_WHAT THIS TASK INVOLVES_: Please copy out the lines from the one containing "ВСЕ НОВОСТИ ЗА СЕГОДНЯ" up to and including the one containing "Autres catégories sur notre Blog", keeping each line unchanged.

-- MATERIAL SHOWN follows --

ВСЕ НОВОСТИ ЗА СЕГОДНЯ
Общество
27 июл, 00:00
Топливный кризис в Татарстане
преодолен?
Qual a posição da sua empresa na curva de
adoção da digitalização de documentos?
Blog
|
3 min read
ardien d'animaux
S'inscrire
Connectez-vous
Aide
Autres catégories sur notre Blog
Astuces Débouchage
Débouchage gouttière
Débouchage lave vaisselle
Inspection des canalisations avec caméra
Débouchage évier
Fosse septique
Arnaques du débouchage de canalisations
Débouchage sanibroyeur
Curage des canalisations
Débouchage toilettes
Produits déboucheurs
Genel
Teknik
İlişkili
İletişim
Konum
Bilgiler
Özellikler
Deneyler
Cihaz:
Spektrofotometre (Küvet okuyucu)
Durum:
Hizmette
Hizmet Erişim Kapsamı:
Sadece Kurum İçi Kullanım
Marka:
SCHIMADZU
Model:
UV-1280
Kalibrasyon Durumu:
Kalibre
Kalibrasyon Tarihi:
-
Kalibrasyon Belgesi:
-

-- MATERIAL SHOWN concluded --
-- MATERIAL SHOWN follows --

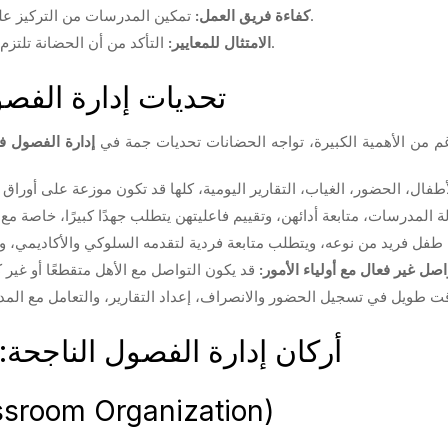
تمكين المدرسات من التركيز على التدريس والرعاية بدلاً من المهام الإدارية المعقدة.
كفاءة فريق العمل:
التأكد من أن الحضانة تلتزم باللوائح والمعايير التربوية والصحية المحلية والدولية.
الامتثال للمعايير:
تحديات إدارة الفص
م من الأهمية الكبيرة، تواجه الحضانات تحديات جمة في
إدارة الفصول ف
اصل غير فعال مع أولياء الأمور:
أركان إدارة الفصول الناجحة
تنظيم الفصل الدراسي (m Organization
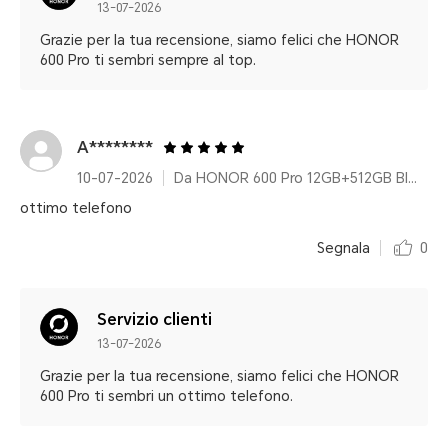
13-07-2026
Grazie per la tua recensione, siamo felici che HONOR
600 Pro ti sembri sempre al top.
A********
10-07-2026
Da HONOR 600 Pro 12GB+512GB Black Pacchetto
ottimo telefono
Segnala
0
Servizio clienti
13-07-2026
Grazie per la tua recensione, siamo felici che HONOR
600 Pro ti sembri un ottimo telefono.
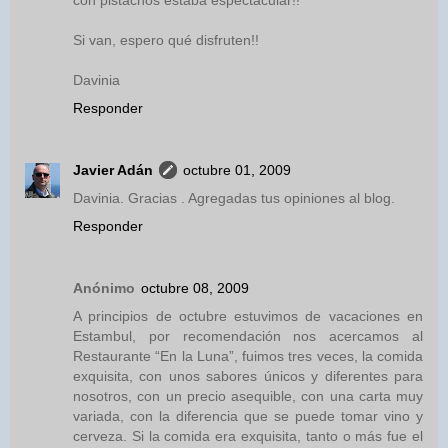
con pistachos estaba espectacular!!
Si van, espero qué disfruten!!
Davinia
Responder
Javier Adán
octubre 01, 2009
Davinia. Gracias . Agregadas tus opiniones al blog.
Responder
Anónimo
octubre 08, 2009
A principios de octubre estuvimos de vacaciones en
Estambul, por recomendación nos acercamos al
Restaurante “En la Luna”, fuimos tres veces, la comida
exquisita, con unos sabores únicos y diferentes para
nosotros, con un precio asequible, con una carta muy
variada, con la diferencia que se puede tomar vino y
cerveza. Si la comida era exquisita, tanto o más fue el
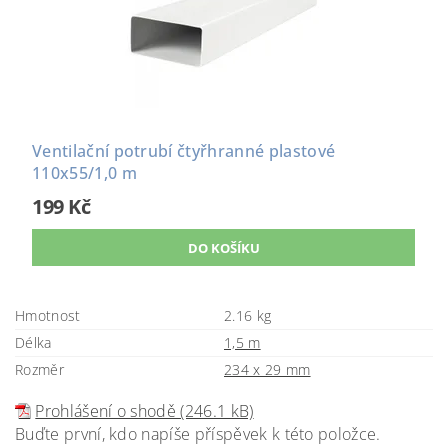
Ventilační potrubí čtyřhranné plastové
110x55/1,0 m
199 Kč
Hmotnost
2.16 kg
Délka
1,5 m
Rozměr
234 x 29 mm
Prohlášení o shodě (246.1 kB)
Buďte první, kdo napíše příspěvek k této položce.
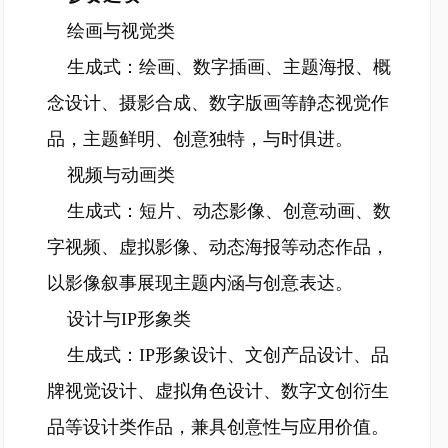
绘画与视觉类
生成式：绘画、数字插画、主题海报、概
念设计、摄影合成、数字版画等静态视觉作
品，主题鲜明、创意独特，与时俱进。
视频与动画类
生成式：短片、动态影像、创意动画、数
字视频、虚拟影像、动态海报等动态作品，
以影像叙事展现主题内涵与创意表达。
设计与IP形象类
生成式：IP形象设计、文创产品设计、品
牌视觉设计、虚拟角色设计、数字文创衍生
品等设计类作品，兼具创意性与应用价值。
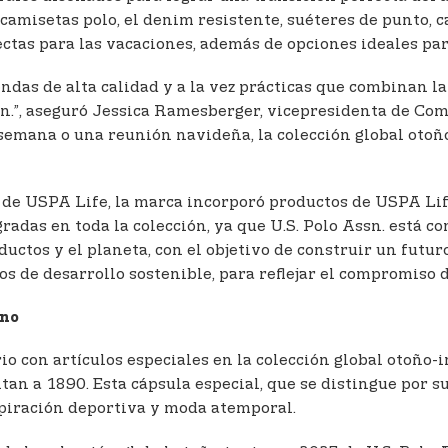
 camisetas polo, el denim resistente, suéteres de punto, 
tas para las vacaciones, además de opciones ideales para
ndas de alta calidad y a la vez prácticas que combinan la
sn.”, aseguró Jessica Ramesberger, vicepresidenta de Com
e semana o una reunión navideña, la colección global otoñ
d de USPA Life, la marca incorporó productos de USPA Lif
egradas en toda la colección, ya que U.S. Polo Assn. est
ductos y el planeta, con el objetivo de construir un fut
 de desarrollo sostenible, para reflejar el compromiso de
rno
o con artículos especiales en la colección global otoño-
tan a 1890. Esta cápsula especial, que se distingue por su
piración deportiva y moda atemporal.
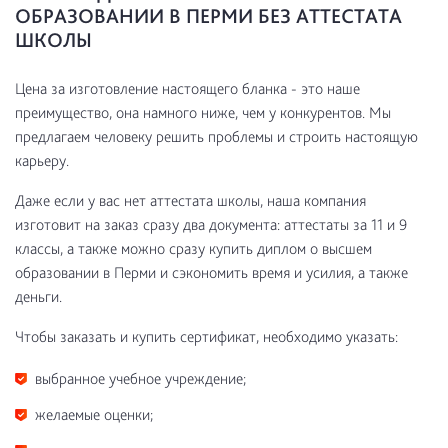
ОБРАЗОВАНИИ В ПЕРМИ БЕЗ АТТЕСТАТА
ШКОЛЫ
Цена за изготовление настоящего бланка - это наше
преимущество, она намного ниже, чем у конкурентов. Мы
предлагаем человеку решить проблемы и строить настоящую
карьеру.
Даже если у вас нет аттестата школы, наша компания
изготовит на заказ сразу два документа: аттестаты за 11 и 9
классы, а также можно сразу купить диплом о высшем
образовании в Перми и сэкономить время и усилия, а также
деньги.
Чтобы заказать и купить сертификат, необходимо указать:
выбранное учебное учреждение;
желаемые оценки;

-- MATERIAL SHOWN concluded --

_YOUR RESPONSE_:
ВСЕ НОВОСТИ ЗА СЕГОДНЯ
Общество
27 июл, 00:00
Топливный кризис в Татарстане
преодолен?
Qual a posição da sua empresa na curva de
adoção da digitalização de documentos?
Blog
|
3 min read
ardien d'animaux
S'inscrire
Connectez-vous
Aide
Autres catégories sur notre Blog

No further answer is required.